We first do the setup between the gateway and Bob with an 2-party adaptor signature. We allow Alice and Bob to introduce their own randomness. The gateway runs the lock with Bob. He gets a half-signature. But as you can see, the gateway will also include the encryption which can only be decrypted by the gateway, of the adaptor itself. At this point, Bob does two steps. The first step is that Bob takes this adaptor this public key and randomizes it with his own randomness, sends it to Alice, and Alice randomizes it as well with her own randomness. This is the adaptor we use between Alice and Bob. This is randomized by both of the parties Alice and Bob. The second thing that Bob does is that if you think about it, the secret key for this is not known to anybody because it's composed of three elements that are distributed among the three parties. We need to somehow reconstruct it between the three parties. Bob gets an encryption of the secret key, and includes the randomness from himself inside, this is possible because the encryption has homomorphic properties, which allows him to include his randomness. Then he sends it to Alice and Alice does the same. Because this was encrypted by the gateway, the gateway can decrypt it and run the release part of this two-party adaptor signature. The hub gets the signature and Alice learns the signature.

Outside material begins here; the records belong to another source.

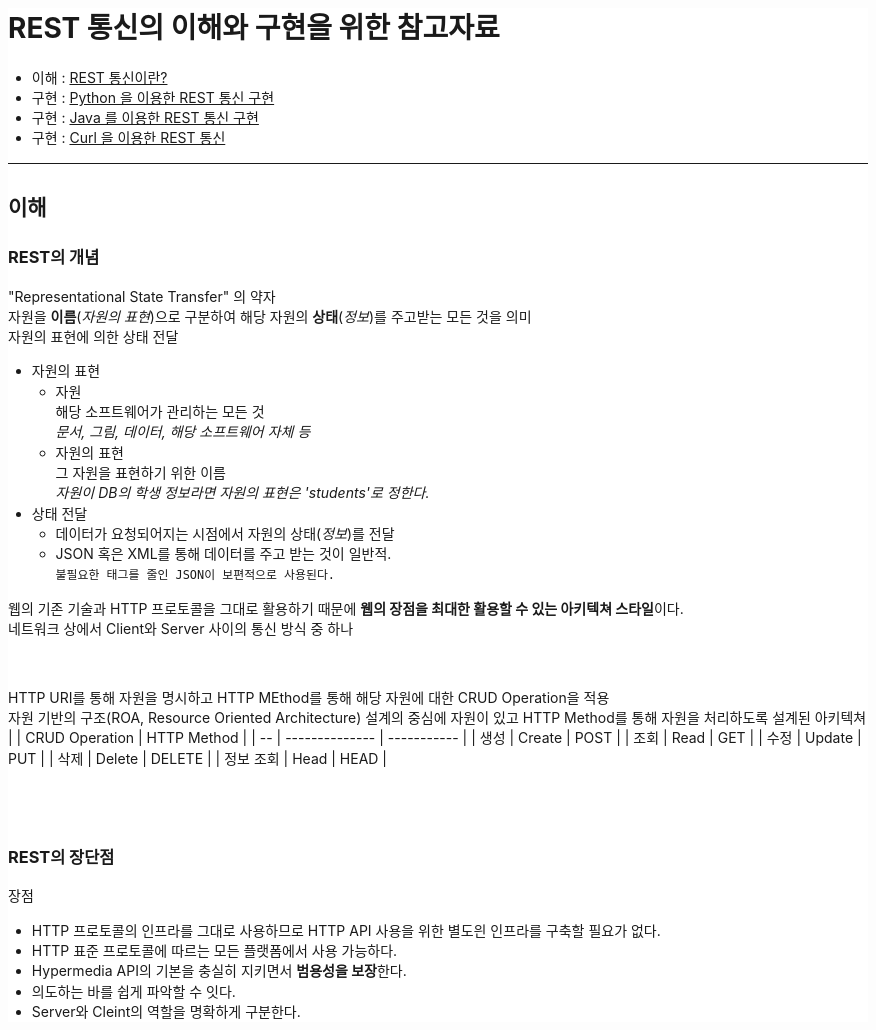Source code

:# REST 통신의 이해와 구현을 위한 참고자료
 - 이해 : [REST 통신이란?](https://gmlwjd9405.github.io/2018/09/21/rest-and-restful.html)
 - 구현 : [Python 을 이용한 REST 통신 구현](https://twpower.github.io/124-python-requests-usage)
 - 구현 : [Java 를 이용한 REST 통신 구현](https://zoomkoding.github.io/codingtest/java/2019/09/20/REST-JSON.html)
 - 구현 : [Curl 을 이용한 REST 통신](https://www.lesstif.com/pages/viewpage.action?pageId=14745703)

<hr/>

## 이해
### REST의 개념
"Representational State Transfer" 의 약자<br/>
자원을 **이름**(_자원의 표현_)으로 구분하여 해당 자원의 **상태**(_정보_)를 주고받는 모든 것을 의미<br/>
자원의 표현에 의한 상태 전달
 - 자원의 표현
   - 자원<br/>
     해당 소프트웨어가 관리하는 모든 것<br/>
     _문서, 그림, 데이터, 해당 소프트웨어 자체 등_
   - 자원의 표현<br/>
     그 자원을 표현하기 위한 이름<br/>
     _자원이 DB의 학생 정보라면 자원의 표현은 'students'로 정한다._
 - 상태 전달
   - 데이터가 요청되어지는 시점에서 자원의 상태(_정보_)를 전달
   - JSON 혹은 XML를 통해 데이터를 주고 받는 것이 일반적.<br/>
     `불필요한 태그를 줄인 JSON이 보편적으로 사용된다.`

웹의 기존 기술과 HTTP 프로토콜을 그대로 활용하기 때문에 **웹의 장점을 최대한 활용할 수 있는 아키텍쳐 스타일**이다.<br/>
네트워크 상에서 Client와 Server 사이의 통신 방식 중 하나  

<br/>

HTTP URI를 통해 자원을 명시하고 HTTP MEthod를 통해 해당 자원에 대한 CRUD Operation을 적용<br/>
자원 기반의 구조(ROA, Resource Oriented Architecture) 설계의 중심에 자원이 있고 HTTP Method를 통해 자원을 처리하도록 설계된 아키텍쳐
|    | CRUD Operation | HTTP Method |
| -- | -------------- | ----------- |
| 생성 | Create | POST |
| 조회 | Read | GET |
| 수정 | Update | PUT |
| 삭제 | Delete | DELETE |
| 정보 조회 | Head | HEAD |

<br/><br/>

### REST의 장단점
장점
 - HTTP 프로토콜의 인프라를 그대로 사용하므로 HTTP API 사용을 위한 별도읜 인프라를 구축할 필요가 없다.<br/>
 - HTTP 표준 프로토콜에 따르는 모든 플랫폼에서 사용 가능하다.
 - Hypermedia API의 기본을 충실히 지키면서 **범용성을 보장**한다.
 - 의도하는 바를 쉽게 파악할 수 잇다.
 - Server와 Cleint의 역할을 명확하게 구분한다.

The adaptor is being randomized between Alice and the gateway, and this randomization is sent out on the protocol in terms of the encryption itself.
Atomicity is held, and unlinkability is not breached because the adaptor looks different on the left and the right. It's secret sharing between the three of them.
A2L achieves atomicity and unlinkability. This has been formally proven in the UC framework. 2-party adaptor signatures can be instantiated with one-way homomorphic functions or Schnorr or ECDSA. This is backwards compatible with bitcoin. It's also compatible if bitcoin adopts Schnorr signatures.
If you have noticed, it only requires signature verification and timelocks instead of HTLCs. This means that this is interoperable with scriptless cryptocurrencies like monero.
This protocol is good for fungibility because the protocol results in a valid signature that is identical to any other transaction. Other information, like encryptions, are not included in the transaction itself that hits the blockchain.
Either with Schnorr or ECDSA adaptor signatures are both more performant than tumblebit. With A2L schnorr, we have a computation overhead of 70 ms and 8x faster than tumblebit. With A2L ECDSA, we are 110 ms or 5x faster than tumblebit. A2L Schnorr in ocmmunication overhead is 3.5 KB, which is a 95x reduction, or with A2L ECDSA it's 5 KB or a 65x reduction from tumblebit. nThe number of operations and communication overhead are asymptotically reduced. Tumblebit uses cut-and-choose. Size of exchanged messages grows non-linearly in the security parameter.